** Required work **
The pictures stay out. Please retype every line below exactly.
[Start of section]
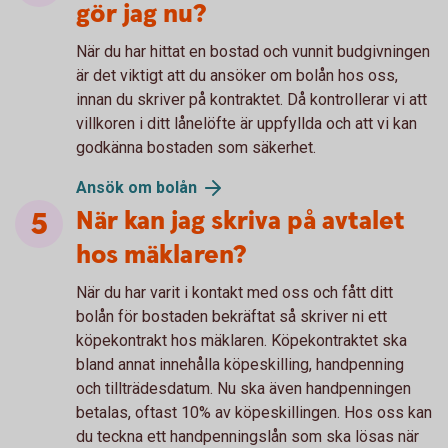
gör jag nu?
När du har hittat en bostad och vunnit budgivningen
är det viktigt att du ansöker om bolån hos oss,
innan du skriver på kontraktet. Då kontrollerar vi att
villkoren i ditt lånelöfte är uppfyllda och att vi kan
godkänna bostaden som säkerhet.
Ansök om bolån
När kan jag skriva på avtalet
hos mäklaren?
När du har varit i kontakt med oss och fått ditt
bolån för bostaden bekräftat så skriver ni ett
köpekontrakt hos mäklaren. Köpekontraktet ska
bland annat innehålla köpeskilling, handpenning
och tillträdesdatum. Nu ska även handpenningen
betalas, oftast 10% av köpeskillingen. Hos oss kan
du teckna ett handpenningslån som ska lösas när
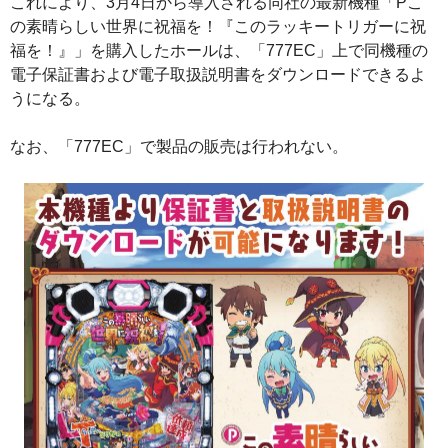
これにより、3月4日から導入される同社の最新機種「Pこ
の素晴らしい世界に祝福を！『このラッキートリガーに祝
福を！』」を購入したホールは、「777EC」上で同機種の
電子保証書および電子取扱説明書をダウンロードできるよ
うになる。
なお、「777EC」で製品の販売は行われない。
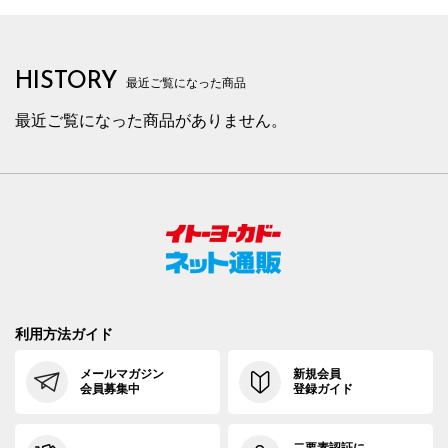
HISTORY
最近ご覧になった商品
最近ご覧になった商品がありません。
利用方法ガイド
メールマガジン
新規会員
会員募集中
登録ガイド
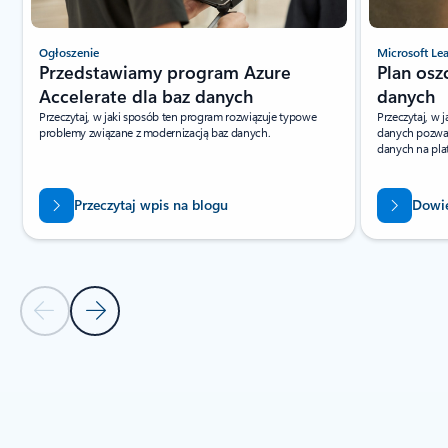
Ogłoszenie
Microsoft Le
Przedstawiamy program Azure
Plan osz
Accelerate dla baz danych
danych
Przeczytaj, w jaki sposób ten program rozwiązuje typowe
Przeczytaj, w 
problemy związane z modernizacją baz danych.
danych pozwal
danych na pla
Przeczytaj wpis na blogu
Dowie
Poprzedni slajd
Następny slajd
Powrót do sekcji Zasoby — sekcja karty Nauka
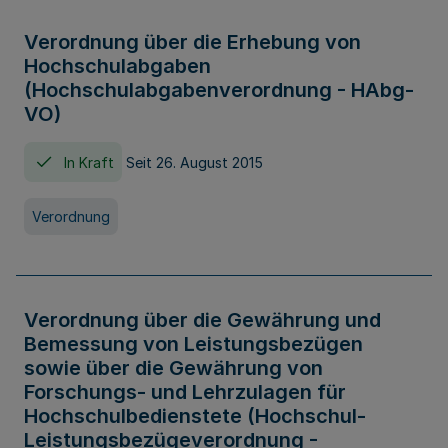
Verordnung über die Erhebung von
Hochschulabgaben
(Hochschulabgabenverordnung - HAbg-
VO)
In Kraft
Seit 26. August 2015
Verordnung
Verordnung über die Gewährung und
Bemessung von Leistungsbezügen
sowie über die Gewährung von
Forschungs- und Lehrzulagen für
Hochschulbedienstete (Hochschul-
Leistungsbezügeverordnung -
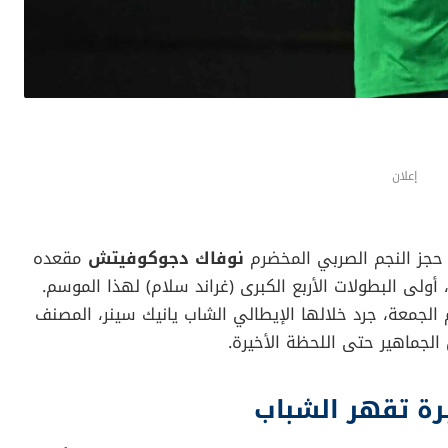
إعلان
حجز النجم الصربي المخضرم
نوفاك دجوكوفيتش
مقعده
أولى البطولات الأربع الكبرى (غراند سلام) لهذا الموسم.
 الجمعة، جرد خلالها الإيطالي الشاب يانيك سينر، المصنف
الجماهير حتى اللحظة الأخيرة.
رة تقهر الشباب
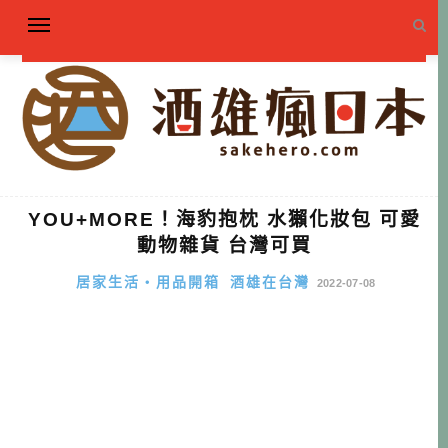
YOU+MORE！海豹抱枕 水獺化妝包 可愛
動物雜貨 台灣可買
居家生活・用品開箱
酒雄在台灣
2022-07-08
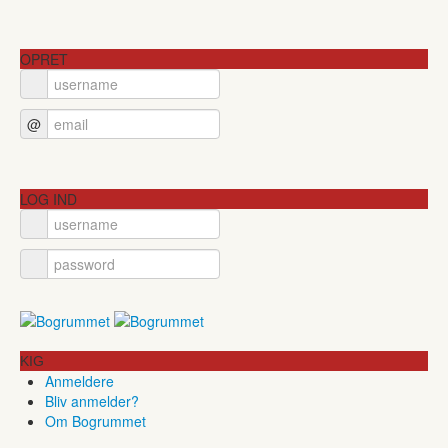
OPRET
@
LOG IND
KIG
Anmeldere
Bliv anmelder?
Om Bogrummet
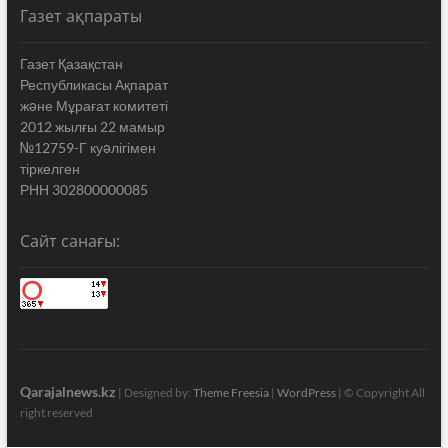
Газет ақпараты
Газет Қазақстан
Республикасы Ақпарат
жəне Мұрағат комитеті
2012 жылғы 22 мамыр
№12759-Г куəлігімен
тіркелген
РНН 302800000085
Сайт санағы:
Qarajalnews.kz
| Designed by:
Theme Freesia
|
WordPress
| © Copyright All
right reserved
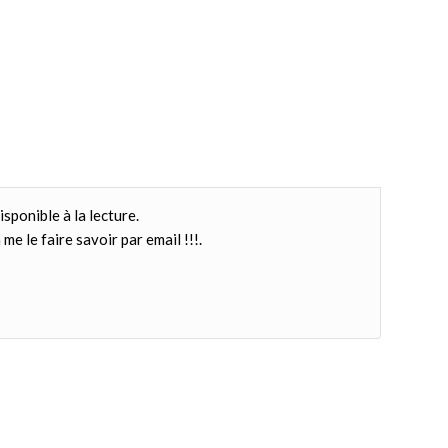
isponible à la lecture.
me le faire savoir par email !!!.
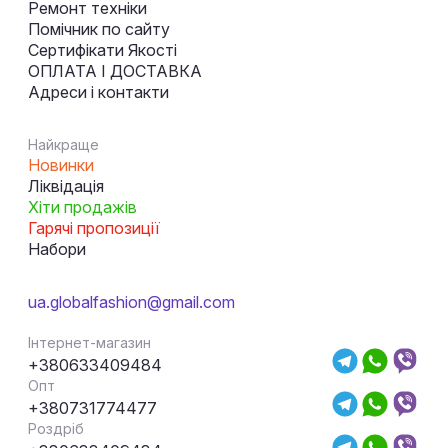
Ремонт техніки
Помічник по сайту
Сертифікати Якості
ОПЛАТА І ДОСТАВКА
Адреси і контакти
Найкраще
Новинки
Ліквідація
Хіти продажів
Гарячі пропозиції
Набори
ua.globalfashion@gmail.com
Інтернет-магазин
+380633409484
Опт
+380731774477
Роздріб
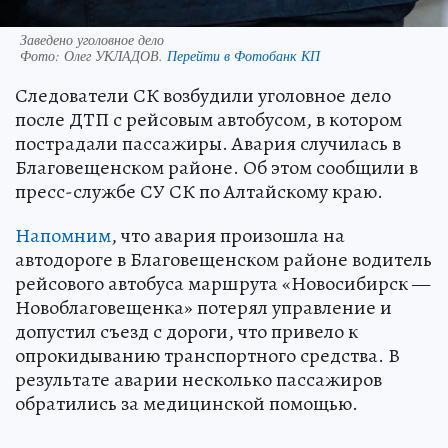
Заведено уголовное дело
Фото:
Олег УКЛАДОВ.
Перейти в Фотобанк КП
Следователи СК возбудили уголовное дело
после ДТП с рейсовым автобусом, в котором
пострадали пассажиры. Авария случилась в
Благовещенском районе. Об этом сообщили в
пресс-службе СУ СК по Алтайскому краю.
Напомним
, что авария произошла на
автодороге в Благовещенском районе водитель
рейсового автобуса маршрута «Новосибирск —
Новоблаговещенка» потерял управление и
допустил съезд с дороги, что привело к
опрокидыванию транспортного средства. В
результате аварии несколько пассажиров
обратились за медицинской помощью.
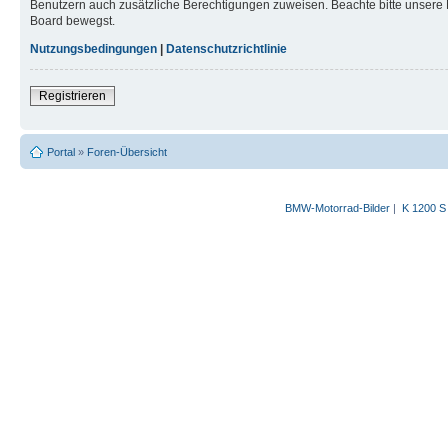
Benutzern auch zusätzliche Berechtigungen zuweisen. Beachte bitte unsere 
Board bewegst.
Nutzungsbedingungen
|
Datenschutzrichtlinie
Registrieren
Portal
»
Foren-Übersicht
BMW-Motorrad-Bilder
|
K 1200 S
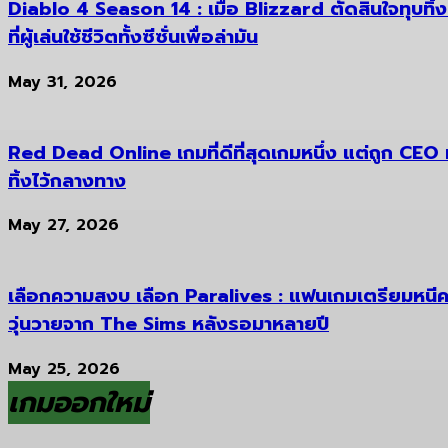
Diablo 4 Season 14 : เมื่อ Blizzard ตัดสินใจทุบทิ้ง 
ที่ผู้เล่นใช้ชีวิตทั้งซีซั่นเพื่อล่ามัน
May 31, 2026
Red Dead Online เกมที่ดีที่สุดเกมหนึ่ง แต่ถูก CE
ทิ้งไว้กลางทาง
May 27, 2026
เลือกความสงบ เลือก Paralives : แฟนเกมเตรียมหนี
วุ่นวายจาก The Sims หลังรอมาหลายปี
May 25, 2026
เกมออกใหม่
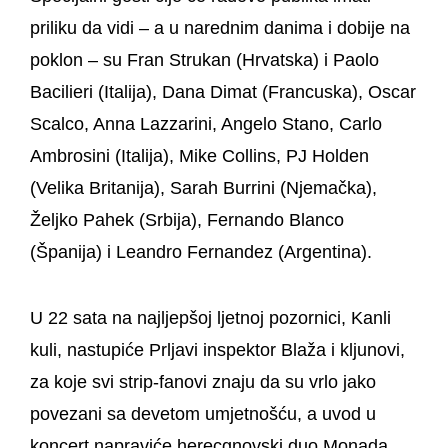
priliku da vidi – a u narednim danima i dobije na
poklon – su Fran Strukan (Hrvatska) i Paolo
Bacilieri (Italija), Dana Dimat (Francuska), Oscar
Scalco, Anna Lazzarini, Angelo Stano, Carlo
Ambrosini (Italija), Mike Collins, PJ Holden
(Velika Britanija), Sarah Burrini (Njemačka),
Željko Pahek (Srbija), Fernando Blanco
(Španija) i Leandro Fernandez (Argentina).
U 22 sata na najljepšoj ljetnoj pozornici, Kanli
kuli, nastupiće Prljavi inspektor Blaža i kljunovi,
za koje svi strip-fanovi znaju da su vrlo jako
povezani sa devetom umjetnošću, a uvod u
koncert napraviće herecgnovski duo Monada.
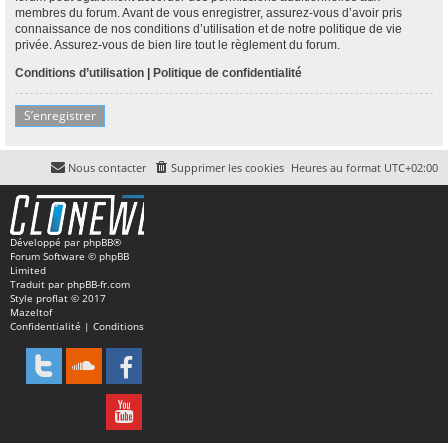
membres du forum. Avant de vous enregistrer, assurez-vous d’avoir pris
connaissance de nos conditions d’utilisation et de notre politique de vie
privée. Assurez-vous de bien lire tout le règlement du forum.
Conditions d’utilisation
|
Politique de confidentialité
S’enregistrer
Nous contacter
Supprimer les cookies
Heures au format
UTC+02:00
Développé par
phpBB
®
Forum Software © phpBB
Limited
Traduit par
phpBB-fr.com
Style
proflat
© 2017
Mazeltof
Confidentialité
|
Conditions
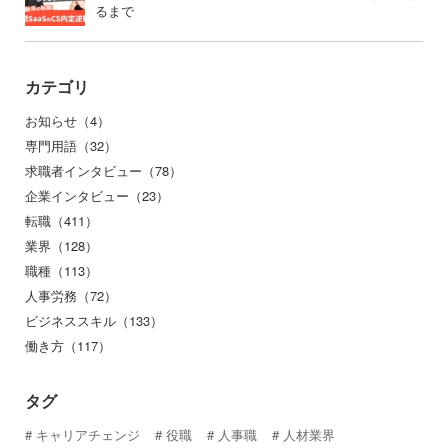
るまで
カテゴリ
お知らせ（4）
専門用語（32）
求職者インタビュー（78）
企業インタビュー（23）
転職（411）
業界（128）
職種（113）
人事労務（72）
ビジネススキル（133）
働き方（117）
タグ
キャリアチェンジ
役職
人事職
人材業界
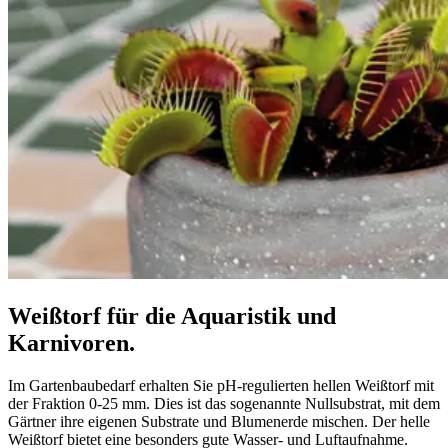
Weißtorf für die Aquaristik und
Karnivoren.
Im Gartenbaubedarf erhalten Sie pH-regulierten hellen Weißtorf mit
der Fraktion 0-25 mm. Dies ist das sogenannte Nullsubstrat, mit dem
Gärtner ihre eigenen Substrate und Blumenerde mischen. Der helle
Weißtorf bietet eine besonders gute Wasser- und Luftaufnahme.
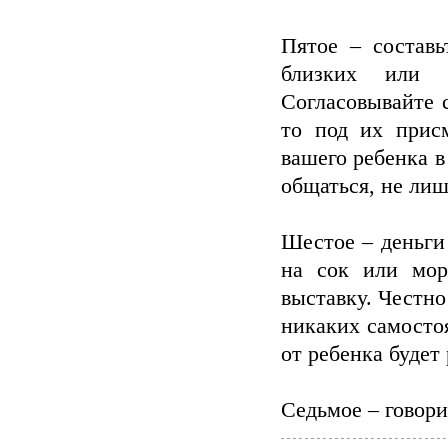
Пятое – составь
близких или н
Согласовывайте 
то под их прис
вашего ребенка в
общаться, не ли
Шестое – деньги
на сок или мор
выставку. Честно
никаких самостоя
от ребенка будет
Седьмое – говори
[End of section]
** Solution to this task **
gör jag nu?
När du har hittat en bostad och vunnit budgivningen
är det viktigt att du ansöker om bolån hos oss,
innan du skriver på kontraktet. Då kontrollerar vi att
villkoren i ditt lånelöfte är uppfyllda och att vi kan
godkänna bostaden som säkerhet.
Ansök om bolån
När kan jag skriva på avtalet
hos mäklaren?
När du har varit i kontakt med oss och fått ditt
bolån för bostaden bekräftat så skriver ni ett
köpekontrakt hos mäklaren. Köpekontraktet ska
bland annat innehålla köpeskilling, handpenning
och tillträdesdatum. Nu ska även handpenningen
betalas, oftast 10% av köpeskillingen. Hos oss kan
du teckna ett handpenningslån som ska lösas när
これにより、3月4日から導入される同社の最新機種「Pこ
の素晴らしい世界に祝福を！『このラッキートリガーに祝
福を！』」を購入したホールは、「777EC」上で同機種の
電子保証書および電子取扱説明書をダウンロードできるよ
うになる。
なお、「777EC」で製品の販売は行われない。
HISTORY
最近ご覧になった商品
最近ご覧になった商品がありません。
利用方法ガイド
メールマガジン
新規会員
会員募集中
登録ガイド
Ogłoszenie
Microsoft Le
Przedstawiamy program Azure
Plan osz
Accelerate dla baz danych
danych
Przeczytaj, w jaki sposób ten program rozwiązuje typowe
Przeczytaj, w 
problemy związane z modernizacją baz danych.
danych pozwal
danych na pla
Przeczytaj wpis na blogu
Dowie
Poprzedni slajd
Następny slajd
Powrót do sekcji Zasoby — sekcja karty Nauka
Verordnung über die Erhebung von
Hochschulabgaben
(Hochschulabgabenverordnung - HAbg-
VO)
In Kraft
Seit 26. August 2015
Verordnung
Verordnung über die Gewährung und
Bemessung von Leistungsbezügen
sowie über die Gewährung von
Forschungs- und Lehrzulagen für
Hochschulbedienstete (Hochschul-
Leistungsbezügeverordnung -
إعلان
حجز النجم الصربي المخضرم
نوفاك دجوكوفيتش
مقعده
أولى البطولات الأربع الكبرى (غراند سلام) لهذا الموسم.
 الجمعة، جرد خلالها الإيطالي الشاب يانيك سينر، المصنف
الجماهير حتى اللحظة الأخيرة.
رة تقهر الشباب
YOU+MORE！海豹抱枕 水獺化妝包 可愛
動物雜貨 台灣可買
居家生活・用品開箱
酒雄在台灣
2022-07-08
OPRET
@
LOG IND
KIG
Anmeldere
Bliv anmelder?
Om Bogrummet
Газет ақпараты
Газет Қазақстан
Республикасы Ақпарат
жəне Мұрағат комитеті
2012 жылғы 22 мамыр
№12759-Г куəлігімен
тіркелген
РНН 302800000085
Сайт санағы:
Qarajalnews.kz
| Designed by:
Theme Freesia
|
WordPress
| © Copyright All
right reserved
isponible à la lecture.
me le faire savoir par email !!!.
Ремонт техніки
Помічник по сайту
Сертифікати Якості
ОПЛАТА І ДОСТАВКА
Адреси і контакти
Найкраще
Новинки
Ліквідація
Хіти продажів
Гарячі пропозиції
Набори
ua.globalfashion@gmail.com
Інтернет-магазин
+380633409484
Опт
+380731774477
Роздріб
Заведено уголовное дело
Фото:
Олег УКЛАДОВ.
Перейти в Фотобанк КП
Следователи СК возбудили уголовное дело
после ДТП с рейсовым автобусом, в котором
пострадали пассажиры. Авария случилась в
Благовещенском районе. Об этом сообщили в
пресс-службе СУ СК по Алтайскому краю.
Напомним
, что авария произошла на
автодороге в Благовещенском районе водитель
рейсового автобуса маршрута «Новосибирск —
Новоблаговещенка» потерял управление и
допустил съезд с дороги, что привело к
опрокидыванию транспортного средства. В
результате аварии несколько пассажиров
обратились за медицинской помощью.
Benutzern auch zusätzliche Berechtigungen zuweisen. Beachte bitte unsere 
Board bewegst.
Nutzungsbedingungen
|
Datenschutzrichtlinie
Registrieren
Portal
»
Foren-Übersicht
BMW-Motorrad-Bilder
|
K 1200 S
Diablo 4 Season 14 : เมื่อ Blizzard ตัดสินใจทุบทิ้ง 
ที่ผู้เล่นใช้ชีวิตทั้งซีซั่นเพื่อล่ามัน
May 31, 2026
Red Dead Online เกมที่ดีที่สุดเกมหนึ่ง แต่ถูก CE
ทิ้งไว้กลางทาง
May 27, 2026
เลือกความสงบ เลือก Paralives : แฟนเกมเตรียมหนี
วุ่นวายจาก The Sims หลังรอมาหลายปี
May 25, 2026
เกมออกใหม่
priliku da vidi – a u narednim danima i dobije na
poklon – su Fran Strukan (Hrvatska) i Paolo
Bacilieri (Italija), Dana Dimat (Francuska), Oscar
Scalco, Anna Lazzarini, Angelo Stano, Carlo
Ambrosini (Italija), Mike Collins, PJ Holden
(Velika Britanija), Sarah Burrini (Njemačka),
Željko Pahek (Srbija), Fernando Blanco
(Španija) i Leandro Fernandez (Argentina).
U 22 sata na najljepšoj ljetnoj pozornici, Kanli
kuli, nastupiće Prljavi inspektor Blaža i kljunovi,
za koje svi strip-fanovi znaju da su vrlo jako
povezani sa devetom umjetnošću, a uvod u
koncert napraviće herecgnovski duo Monada.
membres du forum. Avant de vous enregistrer, assurez-vous d’avoir pris
connaissance de nos conditions d’utilisation et de notre politique de vie
privée. Assurez-vous de bien lire tout le règlement du forum.
Conditions d’utilisation
|
Politique de confidentialité
S’enregistrer
Nous contacter
Supprimer les cookies
Heures au format
UTC+02:00
Développé par
phpBB
®
Forum Software © phpBB
Limited
Traduit par
phpBB-fr.com
Style
proflat
© 2017
Mazeltof
Confidentialité
|
Conditions
るまで
カテゴリ
お知らせ（4）
専門用語（32）
求職者インタビュー（78）
企業インタビュー（23）
転職（411）
業界（128）
職種（113）
人事労務（72）
ビジネススキル（133）
働き方（117）
タグ
キャリアチェンジ
役職
人事職
人材業界
Weißtorf für die Aquaristik und
Karnivoren.
Im Gartenbaubedarf erhalten Sie pH-regulierten hellen Weißtorf mit
der Fraktion 0-25 mm. Dies ist das sogenannte Nullsubstrat, mit dem
Gärtner ihre eigenen Substrate und Blumenerde mischen. Der helle
Weißtorf bietet eine besonders gute Wasser- und Luftaufnahme.
Пятое – составь
близких или н
Согласовывайте 
то под их прис
вашего ребенка в
общаться, не ли
Шестое – деньги
на сок или мор
выставку. Честно
никаких самостоя
от ребенка будет
Седьмое – говори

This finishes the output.